My neighborhood has become more dog-filled in the fourteen years I’ve lived here. When I used to walk Dina, my black lab/shepherd mix, who died five years ago, we would mostly hear dogs barking at us from behind closed doors. Dina was, to be honest, fine with that. But Cricket meets new dogs all the time. There’s Bella and Coco and Toya, there’s Snuggles and Poochie and the twoRockiesand Amber and Taffy, and on and on.

Poochie is a Maltese with a drop of Bichon mixed in to help poof out his waistline. He’s a very slow walker, especially since he hurt his knee. His mom is devoted to him. She gives him allergy baths and forces him outside at regular intervals, to his dismay. He’s not a fan of socializing, or exercise. He’d rather sit on the porch while his mom does the gardening, cleaning, heavy lifting, etc. Whenever Cricket tries to play with him, by jumping and screeching and sniffing his butt, he stands behind his mom and waits for the onslaught to be over.
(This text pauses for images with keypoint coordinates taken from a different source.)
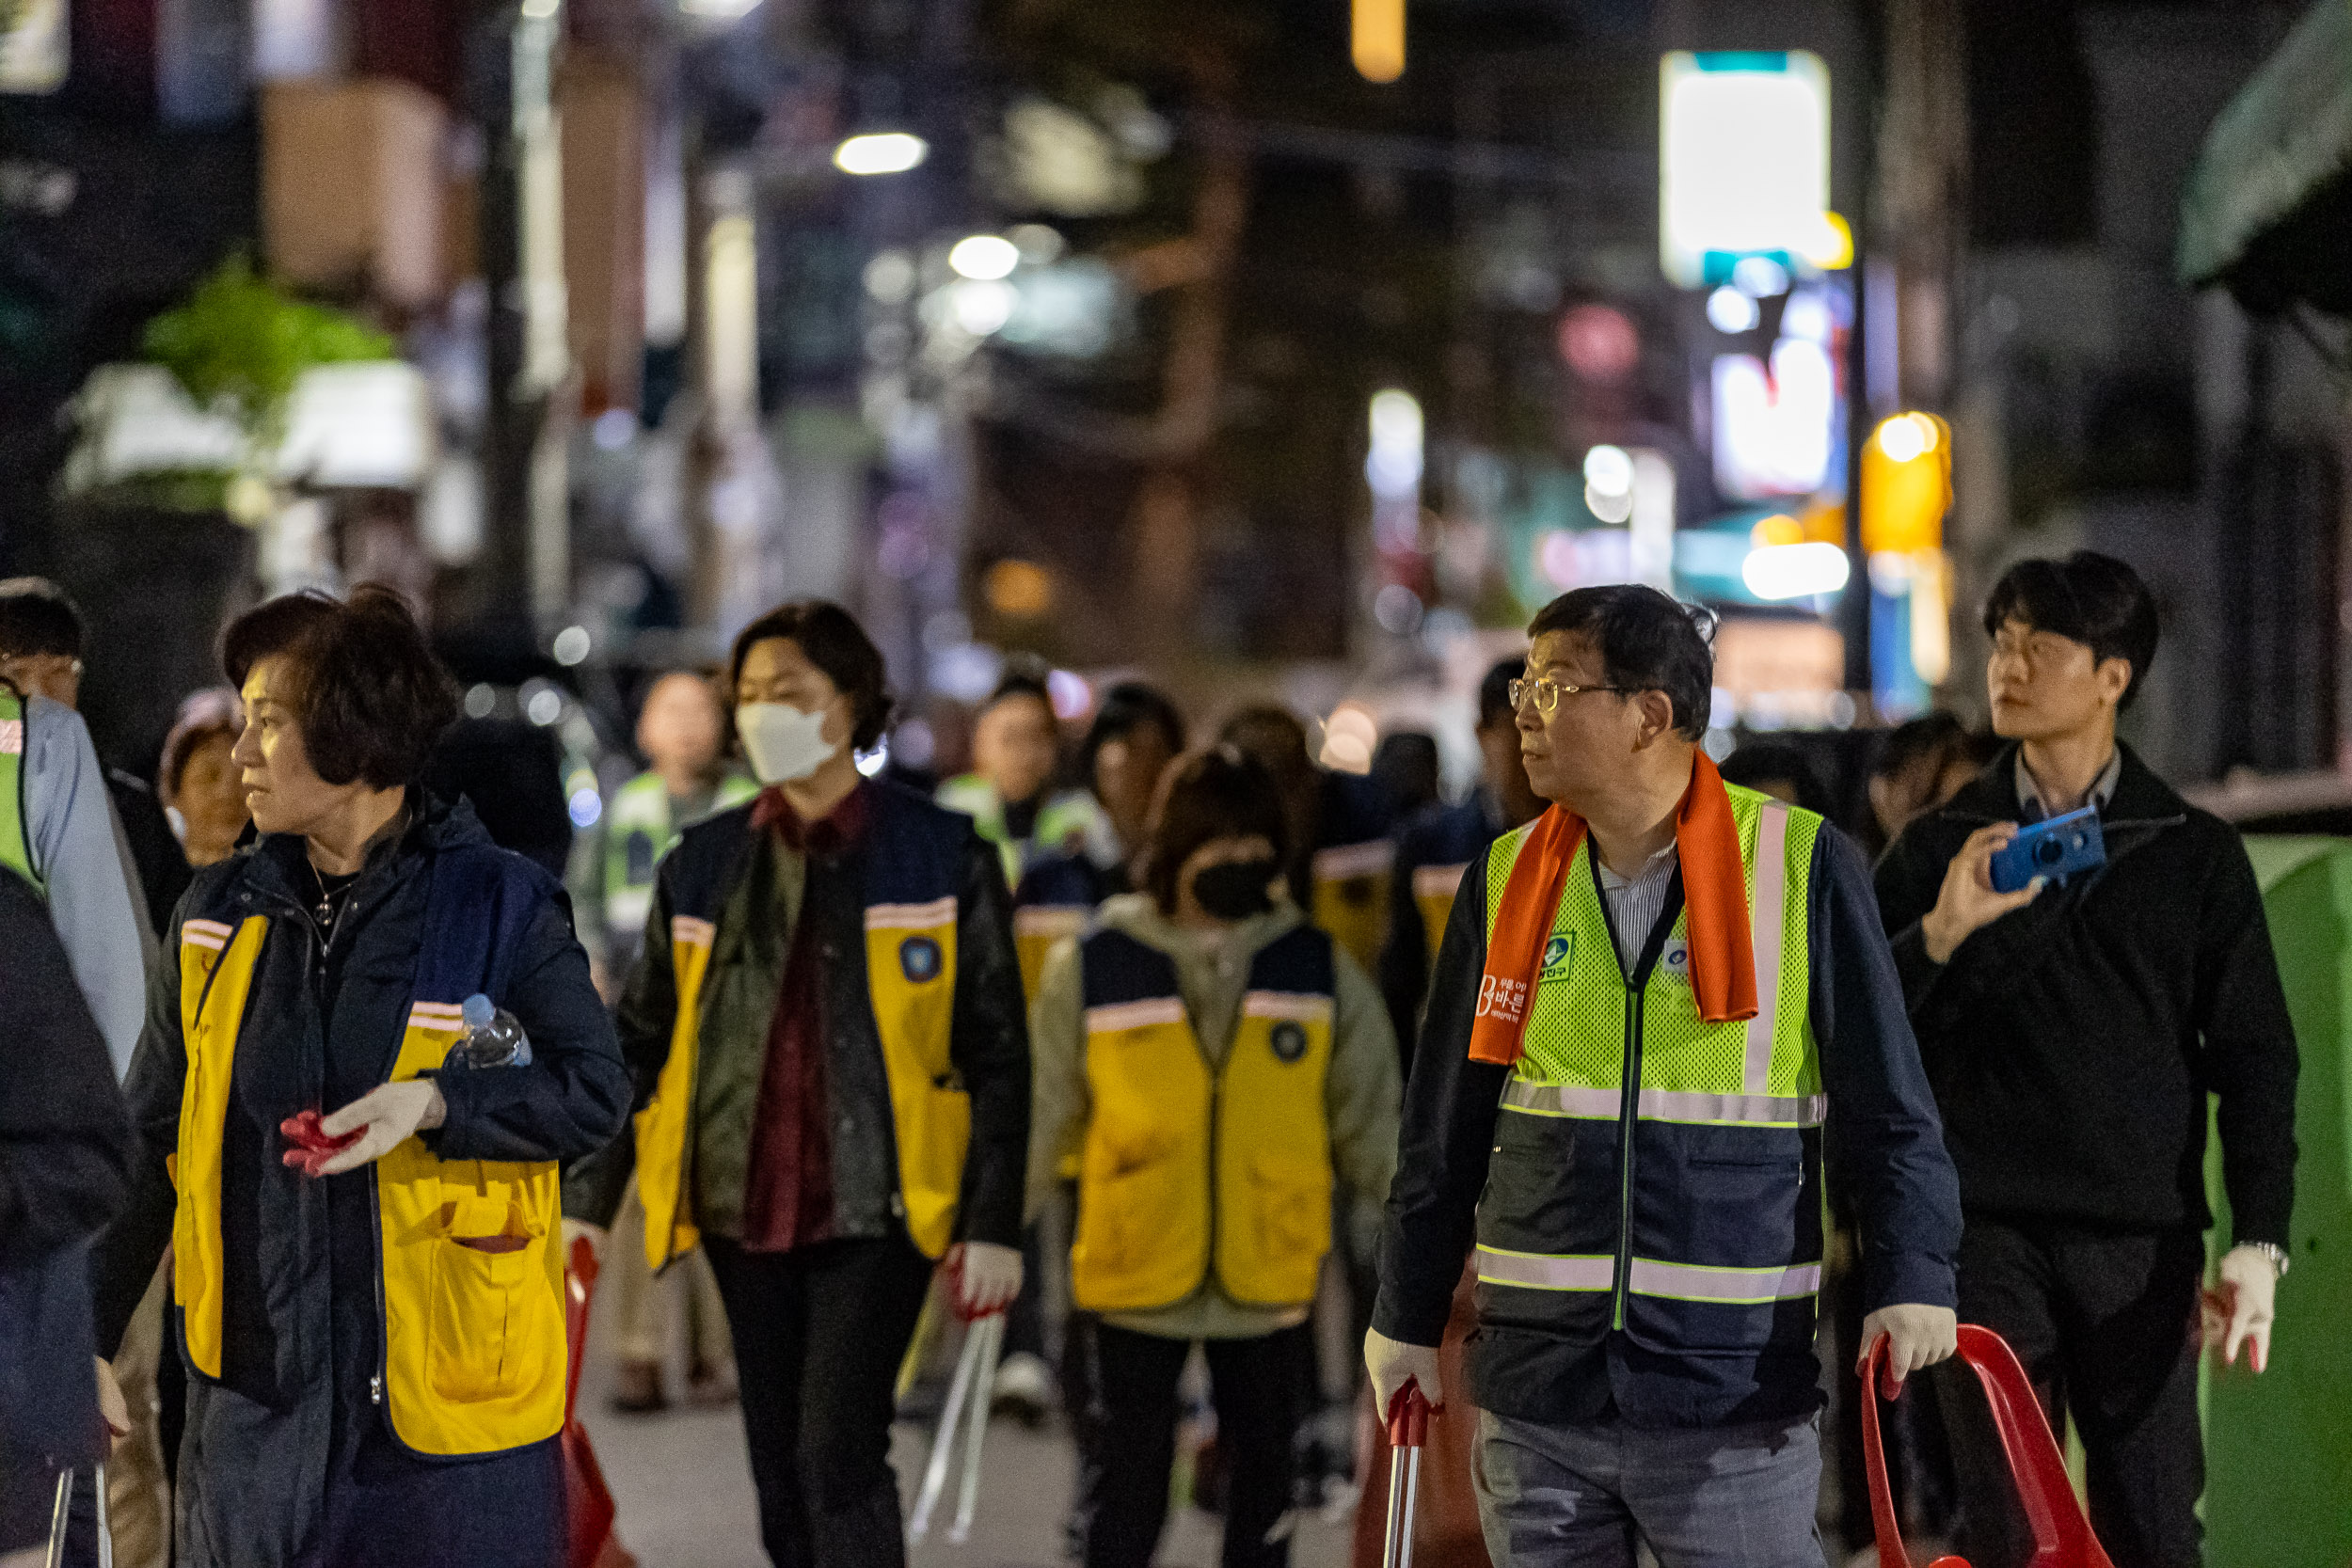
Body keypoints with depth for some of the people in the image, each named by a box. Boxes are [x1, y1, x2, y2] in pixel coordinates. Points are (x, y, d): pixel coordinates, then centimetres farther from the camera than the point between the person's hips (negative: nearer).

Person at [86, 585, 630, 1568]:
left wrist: (436, 1102, -20)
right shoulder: (218, 915, 8)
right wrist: (89, 1334, 12)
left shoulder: (497, 905, -4)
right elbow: (149, 1140, 14)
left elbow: (596, 1090, -4)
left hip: (448, 1395, -4)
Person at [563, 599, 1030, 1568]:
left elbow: (998, 1055, -1)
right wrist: (586, 1202, 4)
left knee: (838, 1454, -16)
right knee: (780, 1480, 9)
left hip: (876, 1213, -4)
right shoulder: (703, 867, 9)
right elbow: (638, 1043, 12)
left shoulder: (944, 861, -1)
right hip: (744, 1209, 4)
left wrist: (994, 1224, -7)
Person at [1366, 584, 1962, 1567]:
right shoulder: (1506, 881, 8)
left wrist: (1911, 1279, -10)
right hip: (1533, 1391, 4)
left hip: (1736, 1395, -3)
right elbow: (1444, 1125, 16)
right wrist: (1408, 1318, 16)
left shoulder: (1799, 864, -3)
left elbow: (1886, 1106, 0)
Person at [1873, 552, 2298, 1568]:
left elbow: (2254, 1056, 6)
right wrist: (1939, 933, -12)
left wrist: (2258, 1243, -4)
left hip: (2141, 1242, -1)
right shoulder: (1939, 851, 9)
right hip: (1986, 1234, 1)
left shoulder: (2194, 854, 7)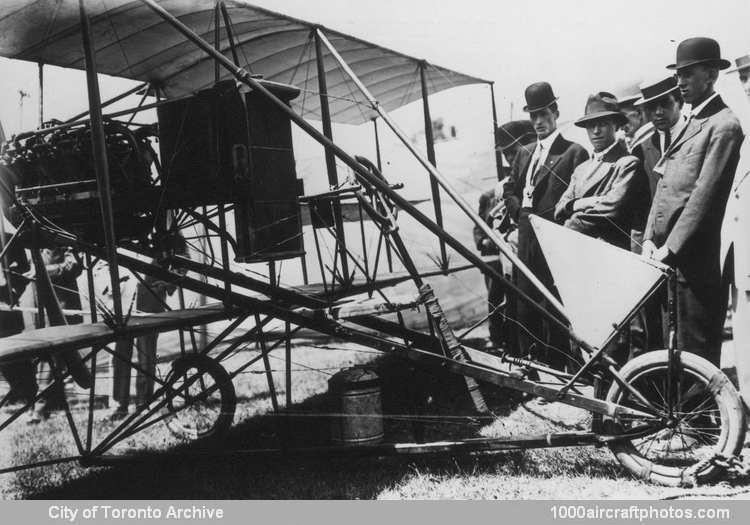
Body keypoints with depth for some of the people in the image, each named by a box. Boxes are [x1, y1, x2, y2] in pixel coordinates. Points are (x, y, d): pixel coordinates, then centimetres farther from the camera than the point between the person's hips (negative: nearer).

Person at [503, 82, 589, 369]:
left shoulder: (574, 152, -5)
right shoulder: (524, 155, 17)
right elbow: (509, 189, 25)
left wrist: (555, 222, -13)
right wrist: (520, 212, 10)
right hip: (526, 245, 7)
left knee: (554, 315, -2)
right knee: (525, 312, 11)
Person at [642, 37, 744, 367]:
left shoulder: (724, 125, -7)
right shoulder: (690, 123, 20)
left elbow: (705, 194, -14)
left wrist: (670, 248, -16)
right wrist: (650, 239, 5)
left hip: (693, 258, -8)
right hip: (665, 254, 8)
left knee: (695, 348, -3)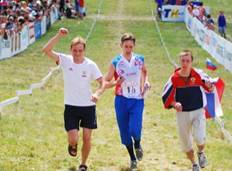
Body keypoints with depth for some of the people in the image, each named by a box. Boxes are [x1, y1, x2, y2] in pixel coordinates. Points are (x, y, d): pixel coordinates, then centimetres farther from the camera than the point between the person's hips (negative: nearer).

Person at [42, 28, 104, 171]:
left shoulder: (90, 65, -8)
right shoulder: (65, 60, -8)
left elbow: (102, 82, -5)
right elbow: (46, 50, -20)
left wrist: (97, 93, -26)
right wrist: (59, 36, -31)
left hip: (88, 106, 0)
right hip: (71, 107, 0)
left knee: (87, 138, 3)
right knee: (73, 139, -8)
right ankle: (72, 145, 30)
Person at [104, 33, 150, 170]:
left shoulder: (140, 59, 1)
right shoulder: (116, 62, -4)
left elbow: (145, 71, 25)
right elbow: (106, 83, -1)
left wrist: (146, 81, 5)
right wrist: (116, 82, -21)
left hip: (137, 100, 0)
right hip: (121, 100, 0)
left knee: (134, 129, -17)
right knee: (125, 132, 4)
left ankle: (137, 145, 18)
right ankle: (133, 158, 24)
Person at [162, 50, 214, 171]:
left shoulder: (199, 74, -12)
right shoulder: (174, 78, -10)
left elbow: (210, 87, 2)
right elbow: (166, 97, -3)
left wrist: (209, 86, -22)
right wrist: (174, 104, -22)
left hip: (198, 112, -2)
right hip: (182, 114, 2)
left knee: (199, 137, -22)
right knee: (186, 142, 12)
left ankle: (201, 153, 14)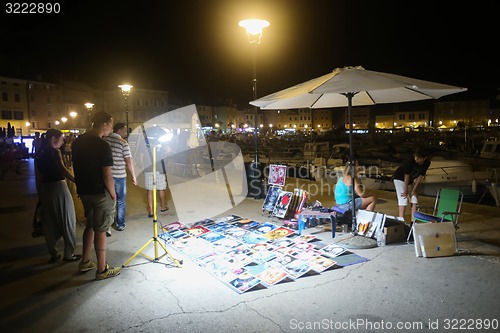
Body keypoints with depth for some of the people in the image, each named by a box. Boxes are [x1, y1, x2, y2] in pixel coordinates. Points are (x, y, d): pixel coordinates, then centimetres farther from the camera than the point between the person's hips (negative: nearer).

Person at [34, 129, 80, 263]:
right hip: (58, 186, -7)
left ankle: (53, 254, 23)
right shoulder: (55, 152, -10)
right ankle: (69, 254, 13)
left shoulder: (38, 153, 10)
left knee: (49, 223, 14)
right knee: (67, 221, 5)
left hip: (44, 188, 7)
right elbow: (63, 169, -26)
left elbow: (38, 176, 13)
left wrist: (40, 193, 18)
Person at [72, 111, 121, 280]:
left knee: (90, 224, 22)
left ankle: (85, 262, 33)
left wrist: (81, 186, 21)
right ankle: (102, 270, 13)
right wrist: (113, 195, -7)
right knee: (100, 229, 2)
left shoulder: (77, 142, 5)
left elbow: (76, 167, 13)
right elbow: (107, 176, -21)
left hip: (83, 191, 8)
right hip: (100, 193, -8)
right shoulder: (102, 146, -20)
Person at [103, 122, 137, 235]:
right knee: (121, 202, 13)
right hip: (119, 176, -3)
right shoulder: (123, 143, -11)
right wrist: (133, 176, -5)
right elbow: (128, 161, -13)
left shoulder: (104, 140, 1)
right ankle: (120, 225, 23)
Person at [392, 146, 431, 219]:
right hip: (399, 178, -6)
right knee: (403, 200, -15)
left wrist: (414, 190, -10)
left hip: (411, 180, 6)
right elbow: (407, 176, -26)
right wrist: (405, 191, -20)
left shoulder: (427, 163, -17)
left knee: (415, 200, 0)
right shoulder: (411, 161, -32)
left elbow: (420, 176, -10)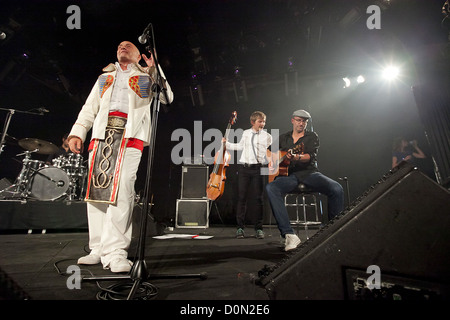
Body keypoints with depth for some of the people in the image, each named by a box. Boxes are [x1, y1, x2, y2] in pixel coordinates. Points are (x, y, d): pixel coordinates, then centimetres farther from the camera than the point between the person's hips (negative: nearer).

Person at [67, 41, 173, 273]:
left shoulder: (146, 76, 23)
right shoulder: (104, 77, 32)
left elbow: (167, 98, 8)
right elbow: (89, 108, 24)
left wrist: (155, 69, 3)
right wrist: (77, 133, 11)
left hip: (130, 134, -4)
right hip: (102, 134, 4)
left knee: (121, 188, -19)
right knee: (97, 190, -1)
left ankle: (115, 251, -16)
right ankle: (99, 249, 8)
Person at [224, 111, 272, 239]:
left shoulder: (267, 136, 5)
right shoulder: (246, 133, 10)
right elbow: (240, 146, 24)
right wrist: (226, 143, 24)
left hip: (258, 168, -1)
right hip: (244, 167, 1)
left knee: (259, 198, 2)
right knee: (242, 197, 3)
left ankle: (259, 228, 14)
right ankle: (240, 227, 12)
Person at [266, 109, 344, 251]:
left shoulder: (312, 136, 12)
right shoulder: (283, 138, 20)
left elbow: (311, 156, -7)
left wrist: (297, 157, -30)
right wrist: (271, 162, 9)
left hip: (309, 172, 0)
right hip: (288, 174, 1)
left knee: (337, 189, -28)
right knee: (271, 188, -34)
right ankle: (289, 235, -37)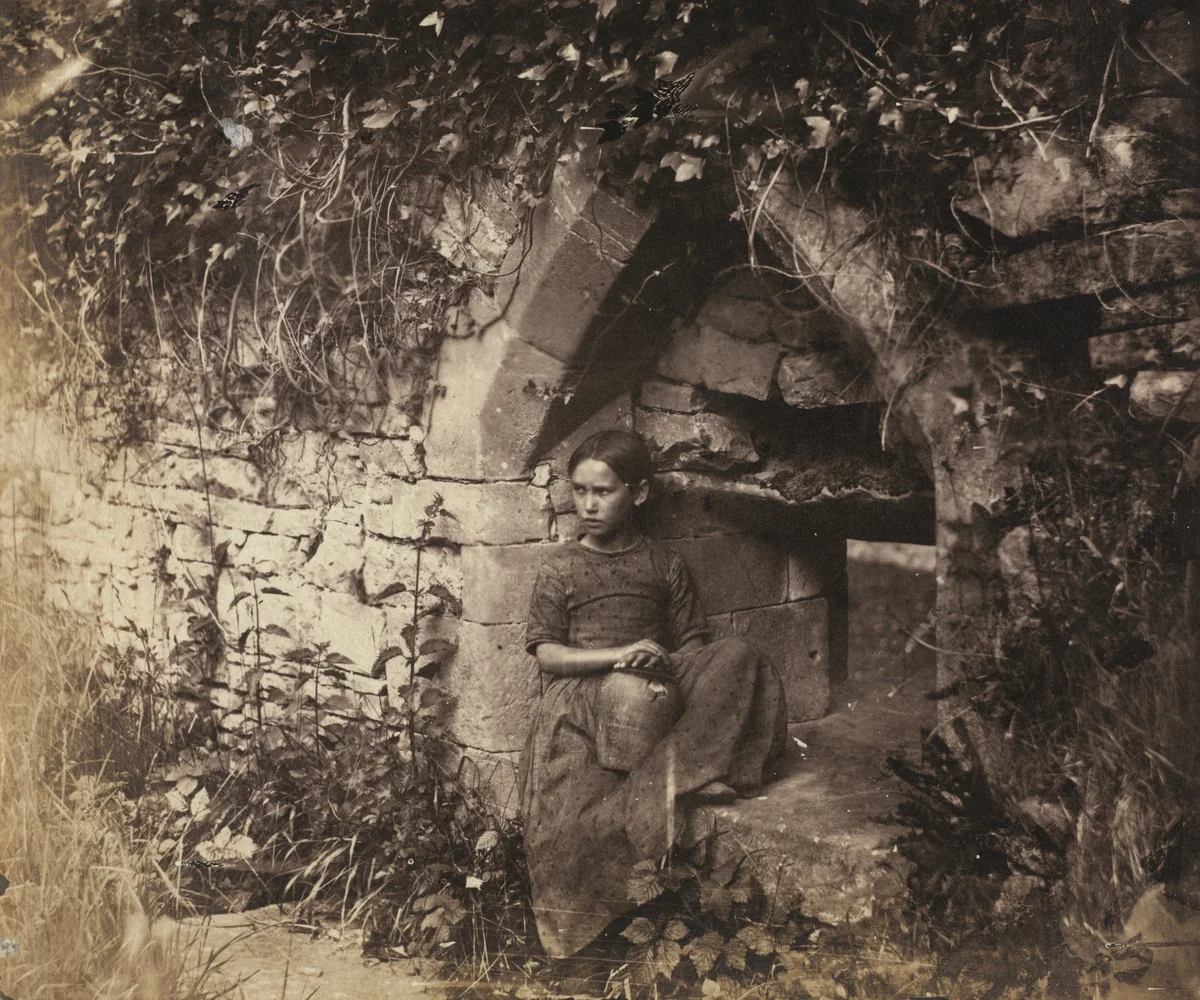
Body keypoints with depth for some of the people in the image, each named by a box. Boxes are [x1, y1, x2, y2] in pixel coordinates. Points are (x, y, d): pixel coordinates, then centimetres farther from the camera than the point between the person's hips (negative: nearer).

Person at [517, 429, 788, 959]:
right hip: (582, 693, -2)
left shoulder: (664, 565, 14)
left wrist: (665, 662, -12)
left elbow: (692, 641, 14)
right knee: (568, 822, -29)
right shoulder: (560, 568, 8)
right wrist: (619, 655, -14)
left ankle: (673, 770, -38)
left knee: (737, 656, -26)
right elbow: (547, 653, 1)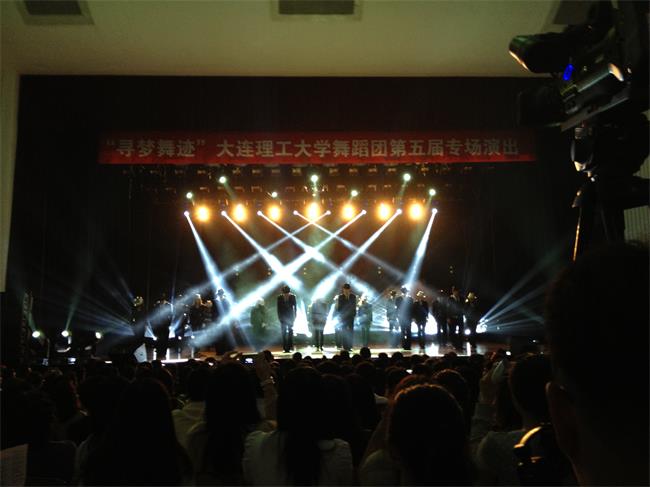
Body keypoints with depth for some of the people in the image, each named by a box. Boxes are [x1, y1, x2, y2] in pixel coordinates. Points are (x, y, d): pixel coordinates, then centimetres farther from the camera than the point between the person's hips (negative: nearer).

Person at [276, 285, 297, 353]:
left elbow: (295, 306, -1)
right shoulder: (279, 297, -5)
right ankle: (285, 347, 3)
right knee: (284, 332, 0)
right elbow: (278, 308, 0)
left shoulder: (293, 296, -7)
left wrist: (295, 316, -4)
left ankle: (289, 346, 5)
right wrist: (279, 317, -4)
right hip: (283, 317, 0)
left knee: (290, 331, -2)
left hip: (290, 316, 0)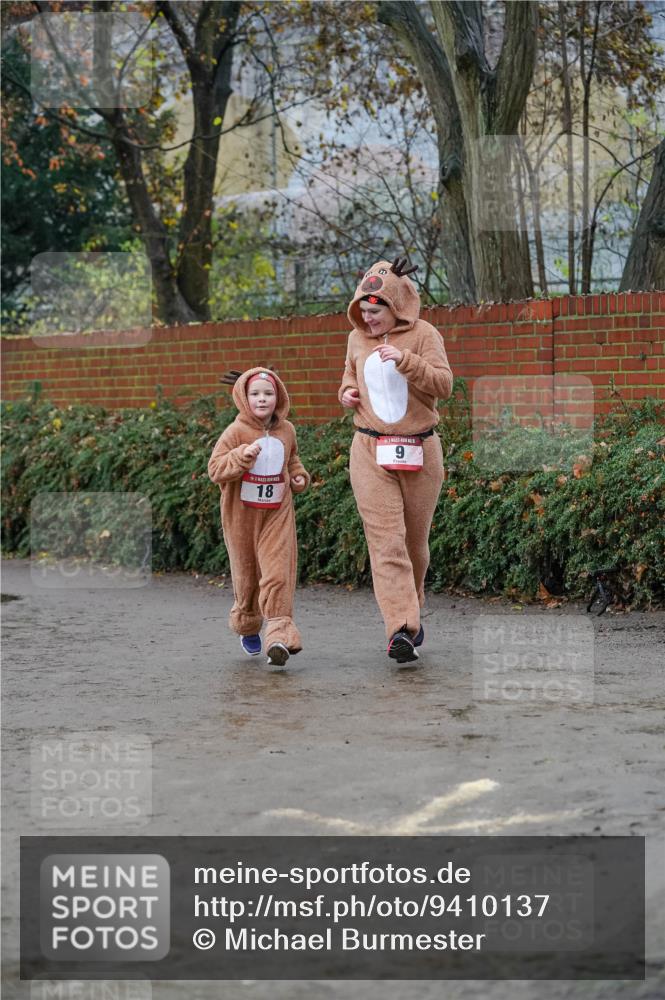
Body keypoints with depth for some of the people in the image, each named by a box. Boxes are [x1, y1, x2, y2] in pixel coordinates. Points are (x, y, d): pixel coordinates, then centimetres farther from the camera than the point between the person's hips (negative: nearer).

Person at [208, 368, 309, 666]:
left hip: (277, 514, 2)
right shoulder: (236, 432, -11)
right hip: (242, 516, -2)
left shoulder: (286, 431, 4)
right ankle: (247, 627, 34)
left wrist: (299, 475, 5)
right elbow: (216, 469, -18)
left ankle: (279, 633, -15)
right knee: (246, 575, 11)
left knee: (278, 573, -11)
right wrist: (244, 454, -30)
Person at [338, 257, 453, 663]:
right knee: (386, 539, -11)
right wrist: (347, 391, 7)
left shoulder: (423, 335, -5)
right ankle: (402, 628, -19)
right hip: (371, 451, 2)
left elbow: (444, 385, -15)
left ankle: (411, 611, 31)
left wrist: (406, 360, -28)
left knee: (415, 539, 10)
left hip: (419, 451, -2)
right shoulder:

            But, around the time of the Mickey incident, we were out walking near Poochie’s house and we heard him barking as we passed by. I didn’t think much of it. Cricket rushed ahead, because she thinks barking, from other dogs, is scary, no matter how much she likes the non-barking version of that dog. We crossed the street and started up the hill and only stopped when Cricket needed to sniff an errant pair of purple underwear on the curb. I glanced back, just because I wasn’t as enticed by the underwear, and there was Poochie, alone and unleashed. He stood there, twenty feet away, watching us. I wasn’t sure I was really seeing him. Poochie is the mama’s boy of all mama’s boys and I’d never have imagined him misbehaving, going anywhere without his mom, or, and this was the biggest shock, being so desperate to see Cricket that he ran out of the safety of his house. He stood still as we moved towards him, slowly, and he even let Cricket sniff at him for a moment. But a moment was more than enough and he turned and started to run into the middle of the street. I called to him, but he just stood there, until I aimed Cricket at him and managed to coax him to the side of the street with the threat of her nose about to sniff his butt. When he saw his Mommy running out to find him he raced into his harness and asked for uppies, while Cricket jumped up at his mommy’s legs.

            Now we troll the neighborhood looking for dogs to save. It is such a high. For those few moments, I felt like an actual good person, a brave person with her values in the right place, even an effective person – none of which I get to feel in my life otherwise.